# KUTIPAN

Vonis tersebut lebih rendah dibanding tuntutan jaksa penuntut umum KPK yang menuntut agar Nazaruddin divonis 7 tahun penjara dan denda Rp1 miliar subsider 1 tahun kurungan.

Vonis tersebut berdasarkan tiga pasal berlapis yaitu pasal 12 huruf b UU No 31 tahun 1999 sebagaimana diubah dengan UU No 20 tahun 2001 tentang Pemberantasan Tindak Pidana Korupsi jo Pasal 65 ayat (1) KUHP; pasal 3 UU No 8 tahun 2010 tentang Pencegahan dan Pemberantasan Tindak Pidana Pencucian Uang jo pasal 55 ayat 1 ke-1 jo Pasal 65 ayat (1) KUHP; dan pasal 3 ayat (1) huruf a, c dan e UU No 15 tahun 2002 sebagaimana telah diubah dengan UU No 25/2003 jo Pasal 55 ayat (1) ke-1 jo Pasal 65 ayat (1) KUHP.

"Hal yang memberatkan perbuatan terdakwa tidak mendukung program pemerintah dalam memberantas korupsi dan uang yang dikorupsi oleh terdakwa cukup banyak. Hal yang meringankan terdakwa bersikap sopan, terdakwa telah dijatuhi pidana dalam kasus korupsi sebelumnya, terdakwa mengakui perbuatan, terdakwa memiliki tanggungan keluarga dan terdakwa merupakan justice collaborator," tambah hakim Ibnu.

Selain mendapat hukuman badan, majelis hakim yang terdiri dari Ibnu Basuki Wibowo, Sinung Hermawan, Didik Purnomo, Ugo dan Sofialdi pun menyetujui untuk merampas harta Nazaruddin yang dinilai masuk dalam pencucian uang senilai sekitar Rp600 miliar kecuali sejumlah harta yang menurut hakim diperoleh Nazar sebelum ia menjadi anggota DPR.

"Majelis hakim sependapat dengan jaksa penutut umum (JPU) mengenai barang bukti yang diperoleh dari hasil fee PT Duta Graha Indah dan PT Nindya Karya dirampas untuk negara. Kecuali barang bukti yang dalam amar diputuskan untuk dikembalikan kepada terdakwa karena barang bukti itu diperoleh sebelum menjadi anggota DPR dan merupakan hasil usaha sendiri atau dikembalikan kepada pihak ketiga ketiga sehingga tidak timbul persoalan baru," tambah hakim Ibnu.

# INFORMASI YANG DIBERIKAN
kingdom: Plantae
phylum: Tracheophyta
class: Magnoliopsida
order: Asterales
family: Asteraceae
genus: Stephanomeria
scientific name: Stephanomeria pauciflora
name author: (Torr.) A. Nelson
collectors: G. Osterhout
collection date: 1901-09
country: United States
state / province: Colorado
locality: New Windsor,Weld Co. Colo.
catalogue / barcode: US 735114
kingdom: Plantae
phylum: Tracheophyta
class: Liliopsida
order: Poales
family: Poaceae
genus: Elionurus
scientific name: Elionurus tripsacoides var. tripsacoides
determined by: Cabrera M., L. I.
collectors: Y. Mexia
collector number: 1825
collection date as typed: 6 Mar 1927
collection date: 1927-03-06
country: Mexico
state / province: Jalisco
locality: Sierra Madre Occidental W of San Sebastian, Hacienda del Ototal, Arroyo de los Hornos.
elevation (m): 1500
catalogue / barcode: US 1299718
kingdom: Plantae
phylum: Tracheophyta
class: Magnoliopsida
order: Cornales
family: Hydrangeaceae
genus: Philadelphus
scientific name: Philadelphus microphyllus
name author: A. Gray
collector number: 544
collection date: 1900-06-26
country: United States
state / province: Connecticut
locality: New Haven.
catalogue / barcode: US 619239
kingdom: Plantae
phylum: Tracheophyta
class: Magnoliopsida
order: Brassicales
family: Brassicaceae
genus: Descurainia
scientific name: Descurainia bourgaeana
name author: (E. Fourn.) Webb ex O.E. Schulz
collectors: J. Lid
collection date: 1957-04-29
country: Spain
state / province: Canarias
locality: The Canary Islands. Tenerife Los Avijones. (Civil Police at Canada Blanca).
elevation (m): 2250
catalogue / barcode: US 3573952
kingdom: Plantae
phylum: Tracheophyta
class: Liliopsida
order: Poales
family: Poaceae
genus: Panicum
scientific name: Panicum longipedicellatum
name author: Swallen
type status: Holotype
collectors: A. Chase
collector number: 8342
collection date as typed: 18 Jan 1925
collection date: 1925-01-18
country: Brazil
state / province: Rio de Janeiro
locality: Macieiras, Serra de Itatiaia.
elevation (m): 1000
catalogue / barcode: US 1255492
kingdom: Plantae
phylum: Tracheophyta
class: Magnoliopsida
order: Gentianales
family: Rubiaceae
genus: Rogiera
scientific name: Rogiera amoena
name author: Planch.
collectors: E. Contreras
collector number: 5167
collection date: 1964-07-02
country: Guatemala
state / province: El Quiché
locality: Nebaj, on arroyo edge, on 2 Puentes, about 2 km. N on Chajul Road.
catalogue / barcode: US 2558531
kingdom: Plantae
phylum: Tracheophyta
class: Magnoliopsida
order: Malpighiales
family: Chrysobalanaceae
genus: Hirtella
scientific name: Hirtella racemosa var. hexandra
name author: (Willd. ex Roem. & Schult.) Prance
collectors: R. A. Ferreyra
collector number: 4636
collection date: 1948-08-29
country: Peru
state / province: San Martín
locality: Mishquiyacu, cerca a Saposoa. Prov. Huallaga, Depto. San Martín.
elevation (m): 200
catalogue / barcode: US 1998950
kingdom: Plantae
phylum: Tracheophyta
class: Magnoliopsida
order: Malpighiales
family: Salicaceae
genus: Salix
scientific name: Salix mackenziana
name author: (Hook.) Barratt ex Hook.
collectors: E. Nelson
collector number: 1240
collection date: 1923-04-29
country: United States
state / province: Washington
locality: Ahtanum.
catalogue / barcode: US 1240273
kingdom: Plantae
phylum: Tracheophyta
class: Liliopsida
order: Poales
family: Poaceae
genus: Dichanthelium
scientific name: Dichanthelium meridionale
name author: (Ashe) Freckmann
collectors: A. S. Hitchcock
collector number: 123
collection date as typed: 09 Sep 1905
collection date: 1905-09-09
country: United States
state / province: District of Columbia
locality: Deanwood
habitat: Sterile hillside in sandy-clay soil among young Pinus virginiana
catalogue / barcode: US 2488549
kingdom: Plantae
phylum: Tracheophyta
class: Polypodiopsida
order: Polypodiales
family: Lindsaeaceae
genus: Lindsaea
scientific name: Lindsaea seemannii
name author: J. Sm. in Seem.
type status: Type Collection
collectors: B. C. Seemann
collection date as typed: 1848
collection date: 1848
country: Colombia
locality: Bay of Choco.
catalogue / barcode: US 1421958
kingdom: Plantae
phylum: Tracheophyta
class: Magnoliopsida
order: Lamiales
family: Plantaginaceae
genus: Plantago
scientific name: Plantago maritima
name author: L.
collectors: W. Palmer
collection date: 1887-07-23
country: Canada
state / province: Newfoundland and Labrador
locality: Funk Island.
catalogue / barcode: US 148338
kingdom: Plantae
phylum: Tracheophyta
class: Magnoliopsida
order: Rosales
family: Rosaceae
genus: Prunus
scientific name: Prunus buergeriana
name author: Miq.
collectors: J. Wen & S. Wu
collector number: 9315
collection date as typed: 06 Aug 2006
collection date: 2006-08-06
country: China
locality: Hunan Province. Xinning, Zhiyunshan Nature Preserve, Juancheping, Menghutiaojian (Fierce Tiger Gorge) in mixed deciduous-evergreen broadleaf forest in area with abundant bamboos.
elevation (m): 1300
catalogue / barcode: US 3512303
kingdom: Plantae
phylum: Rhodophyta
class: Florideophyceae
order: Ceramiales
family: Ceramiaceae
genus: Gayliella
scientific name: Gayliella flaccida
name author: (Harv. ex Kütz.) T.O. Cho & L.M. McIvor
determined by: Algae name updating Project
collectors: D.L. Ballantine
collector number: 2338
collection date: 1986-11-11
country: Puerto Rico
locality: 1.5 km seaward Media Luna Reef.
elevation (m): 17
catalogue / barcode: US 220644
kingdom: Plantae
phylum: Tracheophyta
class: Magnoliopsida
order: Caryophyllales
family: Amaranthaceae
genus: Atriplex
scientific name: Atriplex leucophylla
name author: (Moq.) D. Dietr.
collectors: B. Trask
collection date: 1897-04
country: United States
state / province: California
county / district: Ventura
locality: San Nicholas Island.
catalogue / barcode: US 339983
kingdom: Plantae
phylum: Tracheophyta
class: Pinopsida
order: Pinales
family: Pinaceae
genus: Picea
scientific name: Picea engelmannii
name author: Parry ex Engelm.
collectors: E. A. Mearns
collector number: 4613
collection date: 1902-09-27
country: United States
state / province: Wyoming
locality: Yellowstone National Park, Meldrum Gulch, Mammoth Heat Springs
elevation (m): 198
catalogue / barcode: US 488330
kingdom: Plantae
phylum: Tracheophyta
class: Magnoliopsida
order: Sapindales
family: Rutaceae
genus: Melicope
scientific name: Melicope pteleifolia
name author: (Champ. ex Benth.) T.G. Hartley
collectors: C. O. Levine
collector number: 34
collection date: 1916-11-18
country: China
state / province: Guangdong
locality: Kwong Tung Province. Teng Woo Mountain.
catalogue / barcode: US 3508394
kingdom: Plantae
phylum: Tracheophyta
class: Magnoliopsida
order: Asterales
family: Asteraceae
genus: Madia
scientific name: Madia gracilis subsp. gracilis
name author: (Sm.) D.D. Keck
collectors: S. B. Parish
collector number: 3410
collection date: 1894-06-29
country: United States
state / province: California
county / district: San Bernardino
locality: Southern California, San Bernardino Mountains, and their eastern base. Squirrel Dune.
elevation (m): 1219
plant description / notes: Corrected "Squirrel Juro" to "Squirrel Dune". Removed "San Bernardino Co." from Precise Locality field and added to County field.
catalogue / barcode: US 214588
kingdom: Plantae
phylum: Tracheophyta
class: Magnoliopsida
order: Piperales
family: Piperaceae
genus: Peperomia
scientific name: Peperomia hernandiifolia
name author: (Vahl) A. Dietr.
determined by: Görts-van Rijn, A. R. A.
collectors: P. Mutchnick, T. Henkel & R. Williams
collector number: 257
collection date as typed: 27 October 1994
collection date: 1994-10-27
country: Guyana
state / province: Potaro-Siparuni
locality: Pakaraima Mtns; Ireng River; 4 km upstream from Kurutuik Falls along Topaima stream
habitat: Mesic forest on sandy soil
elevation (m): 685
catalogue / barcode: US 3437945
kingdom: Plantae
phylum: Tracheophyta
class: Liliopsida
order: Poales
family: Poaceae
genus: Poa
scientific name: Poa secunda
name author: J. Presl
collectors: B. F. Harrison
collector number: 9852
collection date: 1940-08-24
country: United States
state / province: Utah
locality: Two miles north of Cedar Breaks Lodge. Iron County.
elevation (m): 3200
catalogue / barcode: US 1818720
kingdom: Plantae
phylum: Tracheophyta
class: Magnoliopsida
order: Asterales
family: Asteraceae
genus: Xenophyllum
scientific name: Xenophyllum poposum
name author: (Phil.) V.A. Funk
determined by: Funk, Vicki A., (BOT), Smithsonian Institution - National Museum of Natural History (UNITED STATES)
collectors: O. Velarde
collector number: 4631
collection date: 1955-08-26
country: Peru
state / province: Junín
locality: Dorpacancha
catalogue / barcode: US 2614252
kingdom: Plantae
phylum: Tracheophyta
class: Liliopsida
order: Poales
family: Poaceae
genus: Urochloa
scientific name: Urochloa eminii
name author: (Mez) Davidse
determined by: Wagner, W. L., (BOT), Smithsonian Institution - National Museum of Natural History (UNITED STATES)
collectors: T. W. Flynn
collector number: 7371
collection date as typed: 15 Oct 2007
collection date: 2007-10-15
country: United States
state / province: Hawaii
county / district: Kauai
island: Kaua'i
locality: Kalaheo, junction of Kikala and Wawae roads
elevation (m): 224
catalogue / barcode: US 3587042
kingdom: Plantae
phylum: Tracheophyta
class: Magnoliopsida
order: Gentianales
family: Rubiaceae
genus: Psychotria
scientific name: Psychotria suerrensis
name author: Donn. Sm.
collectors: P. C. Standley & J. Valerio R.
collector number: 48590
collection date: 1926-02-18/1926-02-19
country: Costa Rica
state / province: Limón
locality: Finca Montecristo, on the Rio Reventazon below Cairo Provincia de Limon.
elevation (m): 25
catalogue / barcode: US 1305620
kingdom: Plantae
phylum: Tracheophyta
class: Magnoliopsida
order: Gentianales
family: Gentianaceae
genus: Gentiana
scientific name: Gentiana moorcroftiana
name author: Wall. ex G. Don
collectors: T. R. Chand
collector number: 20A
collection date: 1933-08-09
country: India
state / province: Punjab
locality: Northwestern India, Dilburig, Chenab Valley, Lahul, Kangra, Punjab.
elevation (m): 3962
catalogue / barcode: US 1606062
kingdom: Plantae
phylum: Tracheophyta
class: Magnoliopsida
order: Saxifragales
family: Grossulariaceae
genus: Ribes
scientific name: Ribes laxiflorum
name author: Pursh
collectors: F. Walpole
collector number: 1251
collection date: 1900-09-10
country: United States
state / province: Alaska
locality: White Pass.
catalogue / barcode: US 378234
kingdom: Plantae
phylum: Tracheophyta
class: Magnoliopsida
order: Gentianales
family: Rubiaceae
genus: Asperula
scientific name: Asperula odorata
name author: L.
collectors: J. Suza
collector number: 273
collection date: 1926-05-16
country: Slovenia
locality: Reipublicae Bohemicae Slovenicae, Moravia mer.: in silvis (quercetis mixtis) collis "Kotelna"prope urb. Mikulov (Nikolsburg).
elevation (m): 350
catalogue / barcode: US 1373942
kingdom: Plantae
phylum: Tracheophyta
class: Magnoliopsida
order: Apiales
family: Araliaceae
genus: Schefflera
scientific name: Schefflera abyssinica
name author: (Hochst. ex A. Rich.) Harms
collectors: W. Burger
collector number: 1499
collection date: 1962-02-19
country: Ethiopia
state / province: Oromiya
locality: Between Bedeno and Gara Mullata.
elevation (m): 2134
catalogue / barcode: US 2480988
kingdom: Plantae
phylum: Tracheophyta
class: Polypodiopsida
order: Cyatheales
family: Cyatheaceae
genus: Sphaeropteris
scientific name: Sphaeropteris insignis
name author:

# SOAL LATIHAN
Tulis ulang bagian kutipan yang dibuka dengan kata-kata "Vonis tersebut lebih" dan ditutup dengan "1 tahun kurungan.", dengan mengganti "jaksa penuntut umum" menjadi "penuntut umum".

# JAWABAN LATIHAN
Vonis tersebut lebih rendah dibanding tuntutan penuntut umum KPK yang menuntut agar Nazaruddin divonis 7 tahun penjara dan denda Rp1 miliar subsider 1 tahun kurungan.